# [Exercise objective]
Your task is to print all of the data below exactly, with no pictures included.

# [Collected data]
########
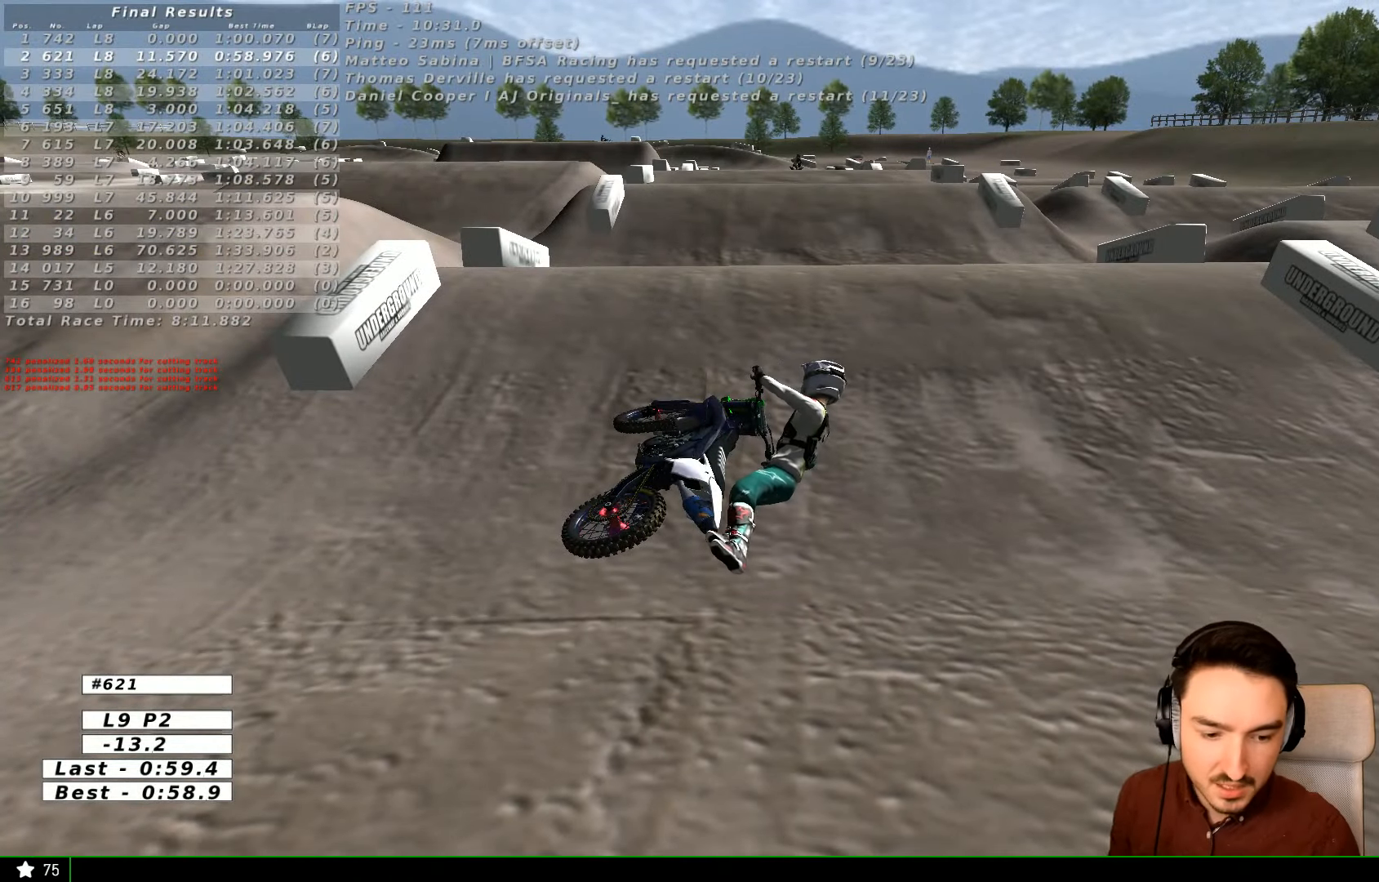
{"buttons": [], "left_stick": "center", "right_stick": "center", "events": []}
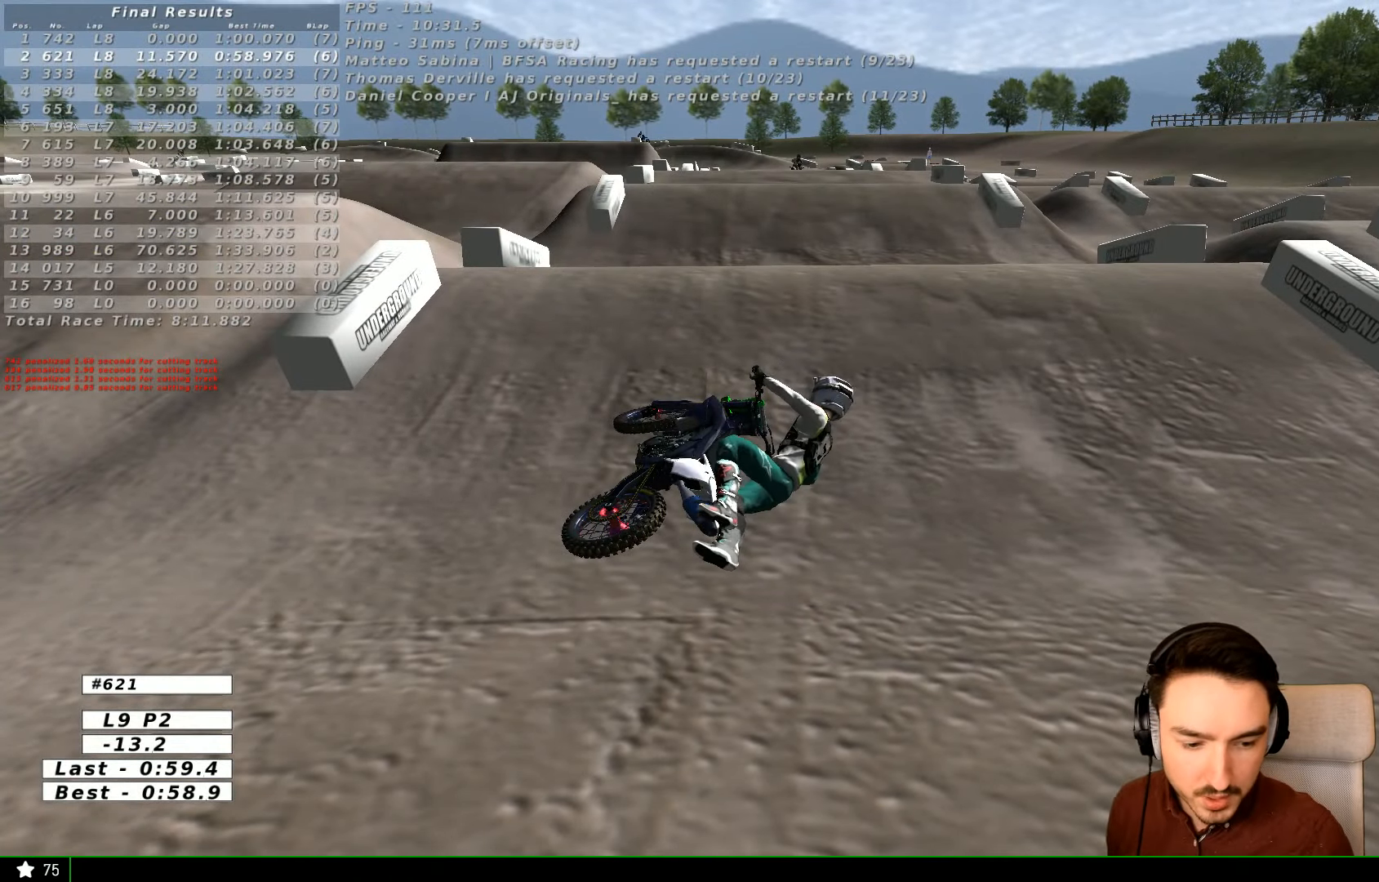
{"buttons": ["X", "Y"], "left_stick": "right", "right_stick": "center", "events": [[300, "left_stick", "right"], [400, "X", "down"], [400, "Y", "down"]]}
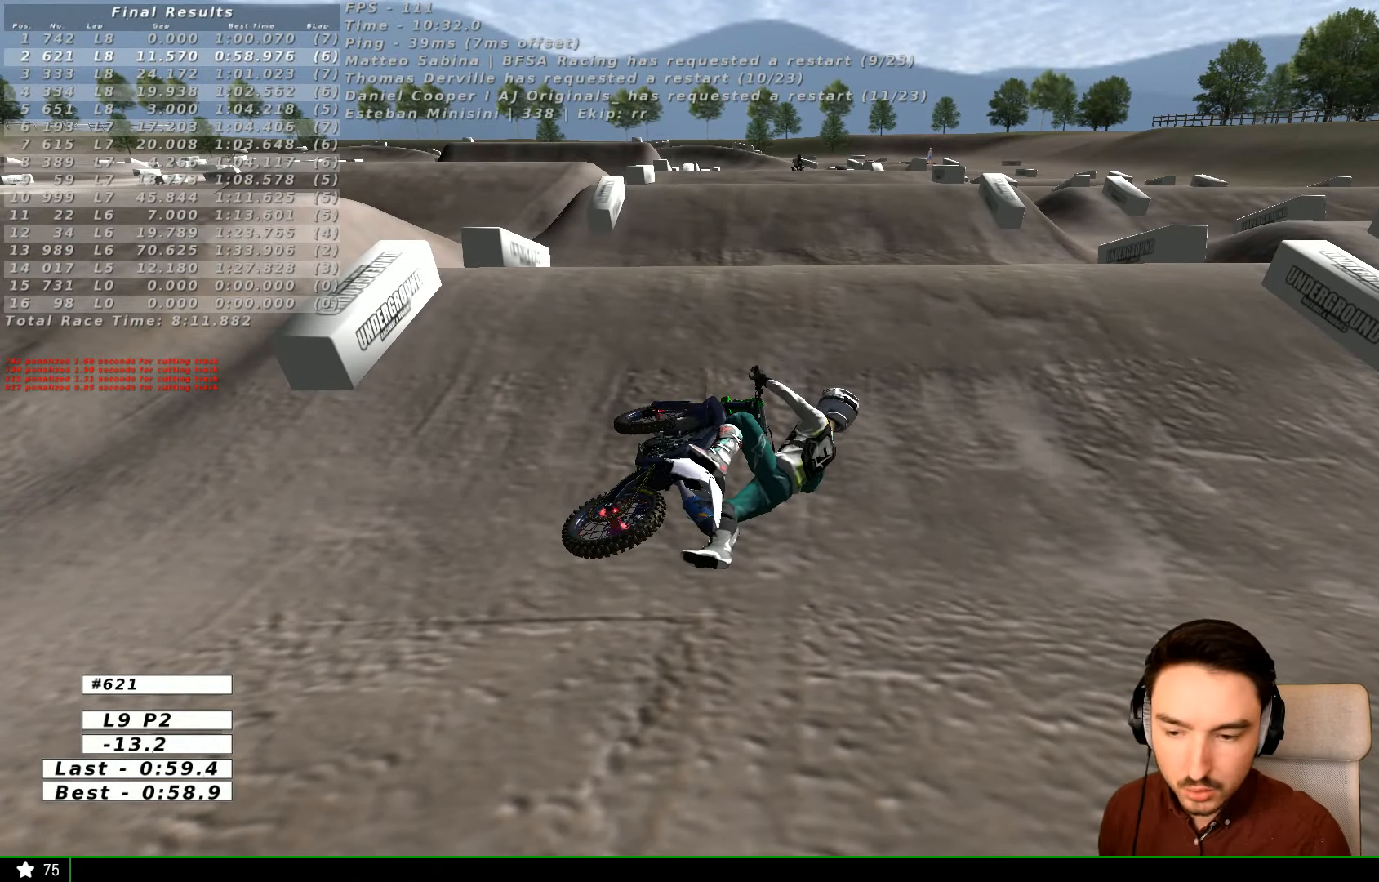
{"buttons": ["X", "Y"], "left_stick": "right", "right_stick": "center", "events": [[100, "X", "up"], [200, "X", "down"], [400, "A", "down"], [400, "Y", "up"], [500, "A", "up"], [500, "Y", "down"]]}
########
# [Solution below]
{"buttons": [], "left_stick": "center", "right_stick": "center", "events": []}
{"buttons": ["X", "Y"], "left_stick": "right", "right_stick": "center", "events": [[300, "left_stick", "right"], [400, "X", "down"], [400, "Y", "down"]]}
{"buttons": ["X", "Y"], "left_stick": "right", "right_stick": "center", "events": [[100, "X", "up"], [200, "X", "down"], [400, "A", "down"], [400, "Y", "up"], [500, "A", "up"], [500, "Y", "down"]]}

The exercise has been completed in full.